Tengo una doble. Pero no soy la única. Me he dado cuenta que muchas de las mujeres que me rodean tienen una réplica que cuida y juega con los niños.

E incluso algunas, cuando no todas, hacen la compra y se encargan de las tareas del hogar. Las mujeres de mi generación hemos ido asumiendo funciones laborales y quehaceres personales hasta tener que llegar a doblarnos para poder cumplir con lo que de nosotras se espera.

Nuestra preparación ha sido dura. Desde pequeñas nos inculcan que tenemos que llegar más lejos que nuestras madres. La regla número uno es ser económicamente independiente. Por ello estudiamos la carrera mientras hacemos trabajos esporádicos para costearnos nuestros gastos. Elegimos solo aquellas prácticas que están remuneras, aunque eso suponga que aprendamos menos disfrutando de la experiencia y nos exijan más. Y cuando empezamos a trabajar ponemos nuestras miras tan altas que necesitamos estudiar a escondidas para entender sobre algo que tenemos que plasmar en un informe.

“En el trabajo esperan que las cojas todas al vuelo y no entienden que tu otra tú no ha dormido bien esa noche”

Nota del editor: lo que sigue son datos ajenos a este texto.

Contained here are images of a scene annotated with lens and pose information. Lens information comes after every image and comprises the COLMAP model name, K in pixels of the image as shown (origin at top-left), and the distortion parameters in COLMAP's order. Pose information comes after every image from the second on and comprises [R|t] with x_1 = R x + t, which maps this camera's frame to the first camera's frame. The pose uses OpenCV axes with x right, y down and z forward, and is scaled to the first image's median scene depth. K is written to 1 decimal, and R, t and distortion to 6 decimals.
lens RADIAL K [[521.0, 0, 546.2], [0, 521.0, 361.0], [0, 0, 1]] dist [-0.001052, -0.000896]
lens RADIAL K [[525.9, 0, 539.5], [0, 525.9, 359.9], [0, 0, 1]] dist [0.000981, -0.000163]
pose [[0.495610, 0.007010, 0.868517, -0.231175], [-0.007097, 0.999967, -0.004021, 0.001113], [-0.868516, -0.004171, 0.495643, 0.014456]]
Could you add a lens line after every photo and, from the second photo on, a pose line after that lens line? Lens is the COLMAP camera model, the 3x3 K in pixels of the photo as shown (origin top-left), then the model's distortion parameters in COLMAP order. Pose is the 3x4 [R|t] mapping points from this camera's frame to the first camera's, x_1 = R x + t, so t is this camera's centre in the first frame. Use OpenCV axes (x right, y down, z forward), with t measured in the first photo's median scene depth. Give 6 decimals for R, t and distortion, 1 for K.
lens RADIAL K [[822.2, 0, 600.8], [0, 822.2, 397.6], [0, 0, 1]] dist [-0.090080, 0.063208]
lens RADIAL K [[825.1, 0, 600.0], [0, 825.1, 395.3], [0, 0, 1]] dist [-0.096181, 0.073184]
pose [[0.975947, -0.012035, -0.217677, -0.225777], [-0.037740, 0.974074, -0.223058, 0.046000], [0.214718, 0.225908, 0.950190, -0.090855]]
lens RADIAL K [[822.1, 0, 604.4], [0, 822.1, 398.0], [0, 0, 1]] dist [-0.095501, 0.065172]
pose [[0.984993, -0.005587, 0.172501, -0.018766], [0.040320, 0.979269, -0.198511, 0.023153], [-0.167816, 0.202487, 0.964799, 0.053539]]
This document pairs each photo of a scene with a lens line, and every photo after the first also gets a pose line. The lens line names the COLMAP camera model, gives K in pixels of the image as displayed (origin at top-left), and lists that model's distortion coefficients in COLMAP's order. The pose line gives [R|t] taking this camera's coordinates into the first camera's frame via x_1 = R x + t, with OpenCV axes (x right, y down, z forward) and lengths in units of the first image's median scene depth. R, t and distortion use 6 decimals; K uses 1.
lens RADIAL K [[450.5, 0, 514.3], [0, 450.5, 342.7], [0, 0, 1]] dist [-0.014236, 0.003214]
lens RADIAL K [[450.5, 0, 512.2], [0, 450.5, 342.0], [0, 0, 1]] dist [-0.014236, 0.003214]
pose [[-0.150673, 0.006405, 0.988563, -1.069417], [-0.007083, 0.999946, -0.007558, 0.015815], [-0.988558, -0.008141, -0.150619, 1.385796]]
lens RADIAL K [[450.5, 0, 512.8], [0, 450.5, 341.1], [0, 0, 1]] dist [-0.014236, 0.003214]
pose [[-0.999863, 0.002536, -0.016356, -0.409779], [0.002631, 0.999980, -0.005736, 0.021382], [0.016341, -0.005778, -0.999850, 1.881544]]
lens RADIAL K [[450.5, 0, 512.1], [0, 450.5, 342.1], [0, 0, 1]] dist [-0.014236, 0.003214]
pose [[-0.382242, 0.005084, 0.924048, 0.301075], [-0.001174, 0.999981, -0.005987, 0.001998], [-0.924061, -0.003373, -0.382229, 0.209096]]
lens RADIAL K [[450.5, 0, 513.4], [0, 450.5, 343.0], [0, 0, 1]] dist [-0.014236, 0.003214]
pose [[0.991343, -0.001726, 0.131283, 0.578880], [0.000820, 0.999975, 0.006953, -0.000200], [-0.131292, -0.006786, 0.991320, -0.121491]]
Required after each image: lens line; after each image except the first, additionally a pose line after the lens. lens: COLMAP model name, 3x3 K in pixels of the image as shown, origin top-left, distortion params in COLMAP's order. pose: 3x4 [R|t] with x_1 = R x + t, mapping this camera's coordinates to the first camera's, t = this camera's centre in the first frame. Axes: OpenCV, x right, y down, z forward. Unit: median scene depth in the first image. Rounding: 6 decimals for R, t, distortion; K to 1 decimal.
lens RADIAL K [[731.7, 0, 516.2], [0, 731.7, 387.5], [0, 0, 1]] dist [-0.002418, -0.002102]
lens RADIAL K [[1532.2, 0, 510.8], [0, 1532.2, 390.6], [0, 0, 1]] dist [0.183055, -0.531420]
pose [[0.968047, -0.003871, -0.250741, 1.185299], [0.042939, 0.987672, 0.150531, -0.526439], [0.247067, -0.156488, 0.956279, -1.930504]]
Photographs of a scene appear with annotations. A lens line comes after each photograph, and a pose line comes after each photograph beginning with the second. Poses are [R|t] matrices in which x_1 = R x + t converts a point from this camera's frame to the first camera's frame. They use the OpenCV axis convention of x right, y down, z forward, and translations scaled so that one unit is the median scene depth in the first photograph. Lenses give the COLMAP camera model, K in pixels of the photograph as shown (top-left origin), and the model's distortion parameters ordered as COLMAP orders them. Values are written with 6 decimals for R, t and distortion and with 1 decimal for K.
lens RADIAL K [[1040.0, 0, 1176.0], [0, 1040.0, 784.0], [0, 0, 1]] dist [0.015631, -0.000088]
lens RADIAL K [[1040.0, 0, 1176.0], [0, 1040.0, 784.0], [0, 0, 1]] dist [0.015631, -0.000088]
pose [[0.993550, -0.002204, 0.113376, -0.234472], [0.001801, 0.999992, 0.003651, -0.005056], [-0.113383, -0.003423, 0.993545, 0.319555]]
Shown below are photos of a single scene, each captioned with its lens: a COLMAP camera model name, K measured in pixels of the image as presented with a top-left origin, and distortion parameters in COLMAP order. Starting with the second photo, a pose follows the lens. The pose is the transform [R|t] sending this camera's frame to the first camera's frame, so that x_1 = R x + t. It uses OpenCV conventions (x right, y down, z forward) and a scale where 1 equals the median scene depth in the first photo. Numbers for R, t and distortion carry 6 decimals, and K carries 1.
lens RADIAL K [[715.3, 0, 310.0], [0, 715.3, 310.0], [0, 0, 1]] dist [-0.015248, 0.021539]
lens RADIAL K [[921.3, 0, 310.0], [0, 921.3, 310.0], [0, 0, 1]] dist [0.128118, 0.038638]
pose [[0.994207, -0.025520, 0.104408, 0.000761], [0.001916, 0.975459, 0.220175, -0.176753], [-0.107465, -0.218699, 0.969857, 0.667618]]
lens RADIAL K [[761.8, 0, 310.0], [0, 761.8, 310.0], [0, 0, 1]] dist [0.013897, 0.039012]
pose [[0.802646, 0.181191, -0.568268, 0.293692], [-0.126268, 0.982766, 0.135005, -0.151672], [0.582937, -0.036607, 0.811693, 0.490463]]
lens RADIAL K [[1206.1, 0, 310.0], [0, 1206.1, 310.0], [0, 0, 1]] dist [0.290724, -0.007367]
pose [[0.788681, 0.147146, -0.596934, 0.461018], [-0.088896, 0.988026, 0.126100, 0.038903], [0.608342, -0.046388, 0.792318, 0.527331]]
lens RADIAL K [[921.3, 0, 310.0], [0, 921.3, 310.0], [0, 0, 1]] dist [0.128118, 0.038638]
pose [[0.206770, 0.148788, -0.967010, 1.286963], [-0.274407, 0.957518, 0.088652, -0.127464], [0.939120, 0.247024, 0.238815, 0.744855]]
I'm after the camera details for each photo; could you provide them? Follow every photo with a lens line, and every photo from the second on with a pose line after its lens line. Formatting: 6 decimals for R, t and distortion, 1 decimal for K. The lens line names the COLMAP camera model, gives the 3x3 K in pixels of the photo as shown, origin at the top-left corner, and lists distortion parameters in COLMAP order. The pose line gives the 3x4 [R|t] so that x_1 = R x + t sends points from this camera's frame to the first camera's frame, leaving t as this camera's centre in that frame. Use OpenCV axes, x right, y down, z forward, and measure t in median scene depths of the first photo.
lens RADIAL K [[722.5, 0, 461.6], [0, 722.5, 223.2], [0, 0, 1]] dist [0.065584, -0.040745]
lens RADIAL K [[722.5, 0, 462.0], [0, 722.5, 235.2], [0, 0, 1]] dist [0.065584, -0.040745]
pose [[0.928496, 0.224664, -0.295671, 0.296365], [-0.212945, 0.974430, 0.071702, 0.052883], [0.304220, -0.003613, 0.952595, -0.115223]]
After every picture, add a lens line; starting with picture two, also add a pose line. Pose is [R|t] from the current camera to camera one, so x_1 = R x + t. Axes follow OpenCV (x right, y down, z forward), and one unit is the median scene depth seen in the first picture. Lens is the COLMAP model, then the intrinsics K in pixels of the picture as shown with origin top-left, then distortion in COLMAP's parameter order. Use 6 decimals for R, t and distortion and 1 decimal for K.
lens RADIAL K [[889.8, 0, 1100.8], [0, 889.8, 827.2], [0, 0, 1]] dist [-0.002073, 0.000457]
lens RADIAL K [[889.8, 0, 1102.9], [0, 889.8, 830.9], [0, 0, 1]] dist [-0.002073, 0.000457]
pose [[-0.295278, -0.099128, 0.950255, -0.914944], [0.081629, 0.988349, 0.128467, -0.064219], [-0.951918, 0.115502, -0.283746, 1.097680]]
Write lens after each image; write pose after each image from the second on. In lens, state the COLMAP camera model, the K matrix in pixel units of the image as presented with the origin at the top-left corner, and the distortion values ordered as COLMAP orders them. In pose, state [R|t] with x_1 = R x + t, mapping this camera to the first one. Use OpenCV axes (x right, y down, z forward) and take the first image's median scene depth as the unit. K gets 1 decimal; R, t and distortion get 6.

Con treinta años parece que lo hemos logrado, que hemos llegado a lo más alto sin morir en el intento. Pero todavía tenían secretos escondidos para nosotras. Nos faltaban los hijos. Estos llegan casi sin avisar. En solo nueve meses no te da tiempo a prepararte, al menos mentalmente, para lo que te espera. Preparas la casa para recibir al bebé a ratos, esos que el trabajo y la vida social te dejan libre. Planeas que seguirás trabajando, porque tú no te ves como un ama de casa. Pero cuando llega de verdad necesitas crear una doble si quieres seguir el ritmo. Es agotador ser dos personas. En el trabajo esperan que las cojas todas al vuelo y no entienden que tu otra tú no ha dormido bien esa noche o que no puedes quedarte más tarde porque justamente tienes reunión en el colegio del niño. Tienes que privarte de contar la última monería que ha aprendido a hacer tu principito, pues pierdes la credibilidad. Pero en casa tampoco entienden el día tan estresante que has tenido en la oficina y lo que esperan de ti es que lo lleves a la cafetería de bolas al cumpleaños de su amiguito.

Es muy cansado mantener la compostura y defender tu puesto de trabajo como si fuera lo único que te mueve en la vida. Menos mal que tengo a mi otra yo para encargarse de todo lo demás.